Translation Memories (TMs) are widely used by professional translators in their day-to-day activities. The underlying idea of TMs is that a translator should benefit as much as possible from previous translations. To achieve this, whenever a segment is to be translated, identical or similar segments are first sought in a database of previous translations. These translations could be either supplied by the client, made by the translator, or both. Hence, by using TMs, translators need to translate fewer segments from scratch, and in many cases, just apply a small amount of post-editing to the retrieved suggestions. The use of TMs leads, in general, to an increase in productivity and ensures that the translation complies better with the client’s specified style and terminology.

Despite the fact that the core idea of TMs is about comparing segments to be translated with segments of previous translations, most of the existing implementations hardly use any natural language processing (NLP) for this purpose. Most of them rely on simple forms of edit distance, which have the advantage of being computationally efficient, but fail in situations where two segments use different wording to express the same meaning. Companies who develop TMs have mainly focused on improving the user experience by allowing the processing of a variety of document formats, and on developing intuitive user interfaces, but paid little attention to how methods from NLP could improve the way TMs work.

This double special issue on Natural Language Processing for Translation Memories is the result of the increasing interest of NLP researchers to develop methods that are directly applicable to TMs. Two concrete examples of this are the workshops on this topic that were organised in 2015Footnote 1 and 2016.Footnote 2 In addition to bringing together people active in the field, the workshops gave some of the researchers featured in this special issue the opportunity to present the preliminary results of their research. This volume publishes the first four papers of the special issue, which are briefly introduced in the following paragraphs.

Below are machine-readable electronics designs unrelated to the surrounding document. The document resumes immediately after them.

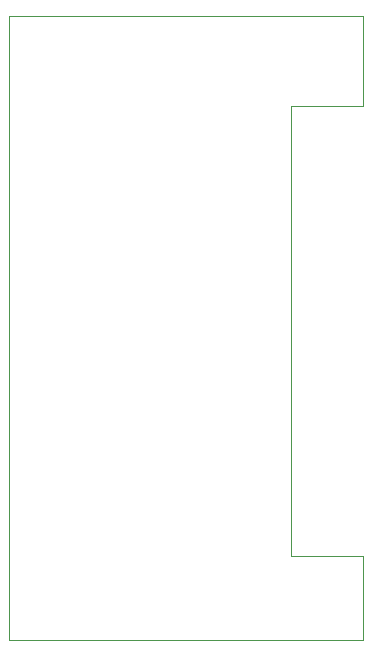
<source format=gm1>
G04 #@! TF.GenerationSoftware,KiCad,Pcbnew,(5.1.5)-3*
G04 #@! TF.CreationDate,2020-04-25T12:46:17+05:30*
G04 #@! TF.ProjectId,bread power supply schematic,62726561-6420-4706-9f77-657220737570,rev?*
G04 #@! TF.SameCoordinates,Original*
G04 #@! TF.FileFunction,Profile,NP*
%FSLAX46Y46*%
G04 Gerber Fmt 4.6, Leading zero omitted, Abs format (unit mm)*
G04 Created by KiCad (PCBNEW (5.1.5)-3) date 2020-04-25 12:46:17*
%MOMM*%
%LPD*%
G04 APERTURE LIST*
%ADD10C,0.050000*%
G04 APERTURE END LIST*
D10*
X140208000Y-126492000D02*
X146304000Y-126492000D01*
X146304000Y-118872000D02*
X146304000Y-119380000D01*
X116332000Y-118872000D02*
X146304000Y-118872000D01*
X146304000Y-126492000D02*
X146304000Y-119380000D01*
X140208000Y-164592000D02*
X140208000Y-126492000D01*
X146304000Y-164592000D02*
X140208000Y-164592000D01*
X146304000Y-171704000D02*
X146304000Y-164592000D01*
X116332000Y-171704000D02*
X146304000Y-171704000D01*
X116332000Y-118872000D02*
X116332000Y-171704000D01*
M02*

</source>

As mentioned above, integral to TMs is the similarity metric employed to identify similar segments. The paper Self-selection Bias of Similarity Metrics in Translation Memory Evaluation by Wolff et al. explores the impact of using different similarity metrics for evaluating TMs and how TM evaluation metrics are biased towards certain similarity metrics. Recommendations about how to evaluate TMs are also proposed.

One of the assumptions when using TMs is that the translations retrieved from them are of high quality. This is not always the case given the advent of crowdsourced translations and the use of automatic methods to build TMs from the Web. The paper The First Automatic Translation Memory Cleaning Shared Task by Barbu et al., as its name suggests, reports on the organisation and results of a shared task on the cleaning of TMs organised in conjunction with the NLP4TM 2016 workshop. In addition to the overview of the shared task, the paper analyses two surveys collected after the task in an attempt to better understand what constitutes a good TM unit for translators.

The paper Combining Off-the-shelf Components to clean a Translation Memory by Wolff describes a system that participated in the Automatic Translation Memory Cleaning shared task. The manuscript presents a machine learning system that combines existing NLP components to assess the quality of TMs.

The final paper in this issue, Combining Translation Memories and Statistical Machine Translation Using Sparse Features by Li et al., proposes a method that softly combines TM and MT. The paper proposes a method which extracts TM features at run-time and adds them directly into the MT decoder. The evaluation presented in the paper shows that by using TM-derived features it is possible to enhance both phrase-based and syntax-based MT systems.

In conclusion, we would like to warmly thank all the authors who submitted papers to our special issue. We are also grateful to the reviewers who spent time over several rounds of revisions to provide useful feedback and suggestions to the authors.